The pressure to secure adequate nursing home facilities is such that families may have no other option but to sell their family home. Moreover, this can take place although a child or son still lives there. The cost of meeting such charges is such that even large or well-off families find it a huge strain on their financial resources to be able to pay for nursing home care. Consequently, they find themselves being obliged to sell their home. Deciding that one's parent or loved one must enter a nursing home is one matter. However, when it is reinforced by being obliged to sell that home, it gives rise a great sense of failure, disappointment and sadness among family members. This also can vary, depending on the health board area in which one is living.
I refer to the doubt and lack of clarity on how one pays for public nursing home places, when one will be obliged to pay for it and who qualifies to get into them. Given the current economic climate, a great deal of uncertainty exists and this Bill will provide a degree of certainty to families, inasmuch as the State can. While the State will do whatever it can, ultimate responsibility comes down to families, which must take responsibility for their ageing loved ones and members.

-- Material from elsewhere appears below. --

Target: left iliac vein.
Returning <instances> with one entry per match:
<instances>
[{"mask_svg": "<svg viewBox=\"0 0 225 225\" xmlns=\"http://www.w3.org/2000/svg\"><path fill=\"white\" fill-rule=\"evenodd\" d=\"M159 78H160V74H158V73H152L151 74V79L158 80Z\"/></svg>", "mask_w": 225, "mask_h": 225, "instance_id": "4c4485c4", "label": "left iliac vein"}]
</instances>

As for the proposals, I found a newspaper report to be interesting. It stated the new proposals offer to take the value of the resident's home at the time of his or her application to enter nursing home care and to link this value to the consumer price index, not the housing market, which has changed. However, if the house prices should fall, as they clearly are at present, the resident or his or her care representative can apply to have the resident's financial assessment reassessed. This is a very positive measure.
Over the years there has been a blurring of the lines between the public and private sectors, which has had a great impact on the manner in which patients take their places in particular homes. A major difficulty has arisen in respect of the number of nursing homes and hopefully this Bill will clear the ground to ensure there are more nursing homes, particularly in the Dublin area. Recent reports have demonstrated that the number of nursing homes in south Dublin does not meet the demand. In effect, people living in south Dublin are obliged to travel significant distances to access public or private nursing homes. This gives rise to considerable inconvenience. For example, when one lives in the inner city or in Terenure, Rathgar or Rathmines and one's loved one, be it a mother, father, aunt or grandmother, is in a home in counties Wicklow or Kildare, visits will entail considerable journeys. Moreover, such distance will give rise to a sense of isolation and unhappiness with the service provided, irrespective of the micro-delivery of the service in the nursing home in question.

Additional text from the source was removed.